“那一定是有了什么一目了然的证据,而且,这证据是在死后才看到的,若生前就知道秦无忧是凶手,他就不喝那杯毒酒了。”花月道。
“死后……孽镜!”柳春风心中一亮。
花月点头:“我猜叶昉就是在孽镜中看到了秦无忧与罗秀才的关系,所以才明白过来此案是秦无忧在为罗秀才复仇。”
”可孽镜中的东西每个人都能看到,为何别人没有怀疑秦无忧呢?”
“因为不是所有人都认识罗秀才。”。”
“也就是说,”柳春风总结道,“这五个人可以分为三类:一,凶手;二,没见过罗秀才所以不知道谁是凶手的受害者;三,见过罗秀才并猜出秦无忧就是凶手且想办法让我们认为秦无忧是凶手的受害者,对么?”

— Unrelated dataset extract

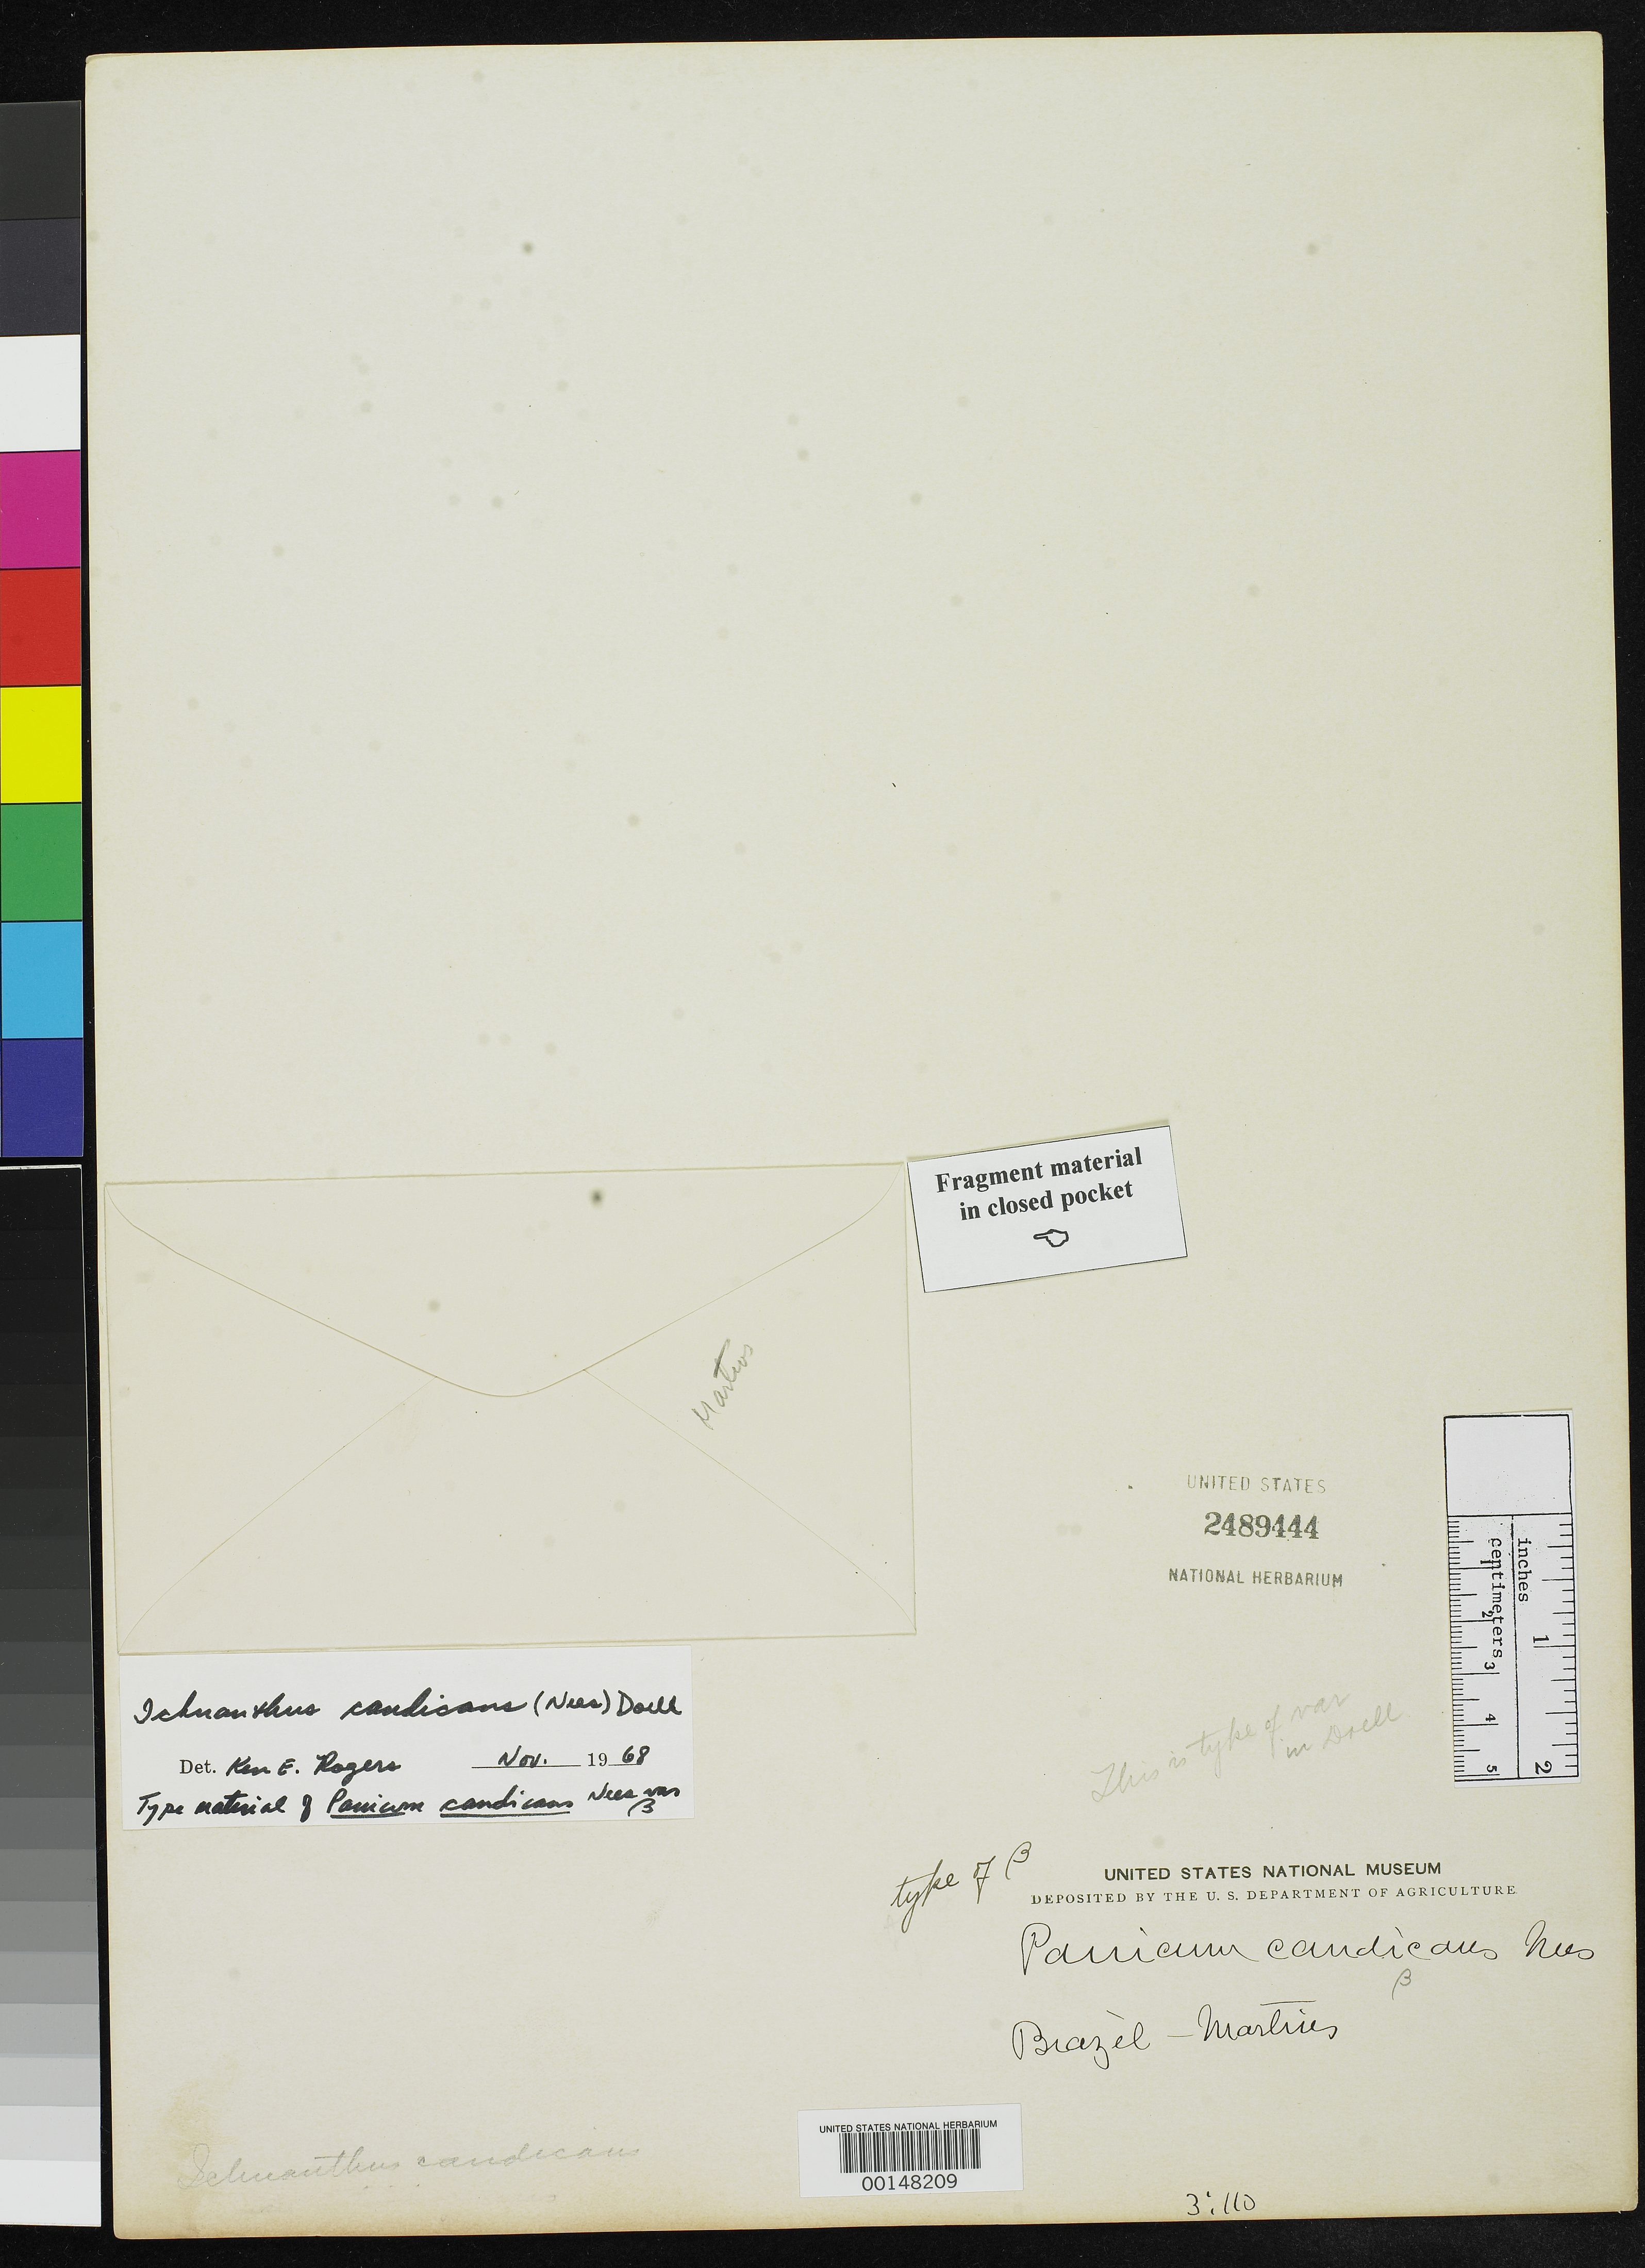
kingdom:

“没错,这三种人在受审时会有三种不同的目的。”花月道,“第一种,凶手,他已然复仇成功,按说只要把这次堂审糊弄过去,就万事大吉,但他忍不住多说,因为能让凶手搭上自己也要除掉的人在凶手眼中一定是罪不容诛,死上千百次都不解恨,所以,他不会错过送这些人去无间地狱的机会,他会主动提醒判官其他几人的罪行,但又不敢明说,因为,他不确定案件查清后是否要为自己的毒杀行为受过;第二种,怀疑凶手在复仇,但对凶手的身份毫无头绪,只好凭空猜测,一边尽力让判官相信自己不是凶手,一边尝试为判官提供找出凶手的线索。他们不会像叶昉一样如同有了确凿证据一般断定某个人就是凶手。另外,对他们来说,重点不是提供线索帮判官破案,而是证明自己不是凶手;第三种就是叶昉这样的,他所说的一切就是为了让我们认为凶手是某个人,同时隐瞒自己的罪行。”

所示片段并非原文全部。